Single by Daryl Braithwaite

from the album Rise
- B-side: "I Can't Wait"
- Released: 28 January 1991
- Genre: Pop
- Length: 4:16
- Label: CBS
- Songwriters: Rickie Lee Jones, Walter Becker
- Producer: Simon Hussey

Daryl Braithwaite singles chronology
| "Rise" (1990) | "The Horses" (1991) | "Higher Than Hope" (1991) |

= The Horses =

1991 single by Daryl Braithwaite

"The Horses" is a song written by Rickie Lee Jones and Walter Becker. It was originally performed by Jones on her 1989 album, Flying Cowboys. While not released as a single, the original version did appear in the 1996 film Jerry Maguire and was also included on the film's soundtrack. The song was covered in 1990 by Daryl Braithwaite; his version reached No. 1 in Australia, and by 2022, it had been certified decuple platinum.

==Background and release==
The song was covered by Daryl Braithwaite on his 1990 album Rise. It was released as a single on 28 January 1991 and reached No. 1 on the Australian Singles Chart in May. "The Horses" has been certified ten-times platinum in Australia by the Australian Recording Industry Association (ARIA). Margaret Urlich provided the female vocals on the recording but chose not to appear in the music video due to other work commitments. A model, Gillian Mather, lip-synced Urlich's voice for the music video.

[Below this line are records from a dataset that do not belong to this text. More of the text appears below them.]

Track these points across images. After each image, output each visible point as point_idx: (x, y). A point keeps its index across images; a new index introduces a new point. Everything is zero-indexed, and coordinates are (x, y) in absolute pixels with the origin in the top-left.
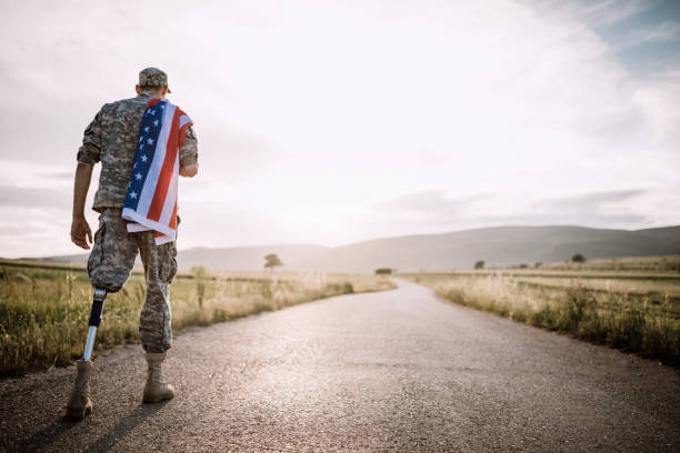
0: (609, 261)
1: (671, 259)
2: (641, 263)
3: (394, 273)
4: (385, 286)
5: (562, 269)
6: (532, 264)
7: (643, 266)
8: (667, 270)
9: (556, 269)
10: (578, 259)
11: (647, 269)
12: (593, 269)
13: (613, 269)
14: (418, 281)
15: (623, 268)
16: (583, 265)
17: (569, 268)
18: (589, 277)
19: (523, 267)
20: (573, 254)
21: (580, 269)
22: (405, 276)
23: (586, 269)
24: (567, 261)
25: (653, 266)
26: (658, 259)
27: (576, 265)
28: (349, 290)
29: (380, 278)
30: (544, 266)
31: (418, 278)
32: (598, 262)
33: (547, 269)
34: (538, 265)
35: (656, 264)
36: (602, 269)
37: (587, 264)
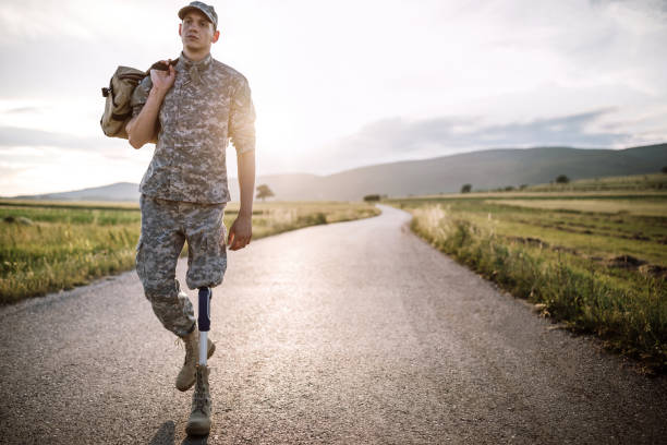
0: (592, 181)
1: (653, 177)
2: (623, 183)
3: (382, 200)
4: (366, 214)
5: (546, 190)
6: (517, 187)
7: (625, 185)
8: (647, 188)
9: (539, 190)
10: (562, 180)
11: (627, 188)
12: (575, 189)
13: (594, 189)
14: (402, 207)
15: (605, 188)
16: (566, 186)
17: (553, 190)
18: (571, 198)
19: (509, 189)
20: (558, 176)
21: (562, 190)
22: (392, 202)
23: (568, 189)
24: (551, 182)
25: (633, 185)
26: (640, 178)
27: (560, 186)
28: (321, 220)
29: (366, 206)
30: (529, 188)
31: (402, 204)
32: (582, 182)
33: (531, 191)
34: (523, 188)
35: (637, 182)
36: (584, 190)
37: (571, 185)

In May 2016, while celebrating the 25th anniversary of the song peaking at No. 1 in Australia, Braithwaite said: "I would never have thought that 25 years down the track, 'The Horses' – a song that I heard quite by accident and then recorded, would be liked by so many people for so many different reasons. And for this I am eternally grateful. I am sure that Rickie Lee Jones and Walter Becker could never imagine how endearing the song would and has become."

== Reception ==
In January 2018, as part of Triple M's "Ozzest 100", the "most Australian" songs of all time, Daryl Braithwaite's version of "The Horses" was ranked number 14.
In 2025, the song placed 30 in the Triple J Hottest 100 of Australian Songs.

==Track listings==
Australian 7-inch, CD, and cassette single
1. "The Horses" − 4:16
2. "I Can't Wait" − 4:12

European maxi-CD single
1. "The Horses" − 4:16
2. "Let Me Be" − 5:36
3. "You Could Be Wrong" − 3:23
4. "I Can't Wait" − 4:12

==Personnel==
- Daryl Braithwaite – vocals
- John Watson – drums
- Scott Griffiths – keyboards, piano
- Jef Scott – acoustic and electric guitar
- Tommy Emmanuel – electric guitar
- Alex Pertout – shaker, sleigh bells, vibraslap, tambourine
- Jeremy Alsop – bass
- Simon Hussey – keyboards
- Margaret Urlich – backing vocals

==Charts==
"The Horses" made its ARIA Top 100 Singles Chart debut at No. 38 on 3 March 1991 before peaking at No. 1 on 19 May 1991. The song spent 23 weeks in the Australian top 50.

===Weekly charts===

| Chart (1991) | Peak position |
|---|---|
| Australia (ARIA) | 1 |

===Year-end charts===

| Chart (1991) | Position |
|---|---|
| Australia (ARIA) | 4 |

==Certifications==

| Region | Certification | Certified units/sales |
| Australia (ARIA) | 10× Platinum | 700,000^{‡} |
^{‡} Sales+streaming figures based on certification alone.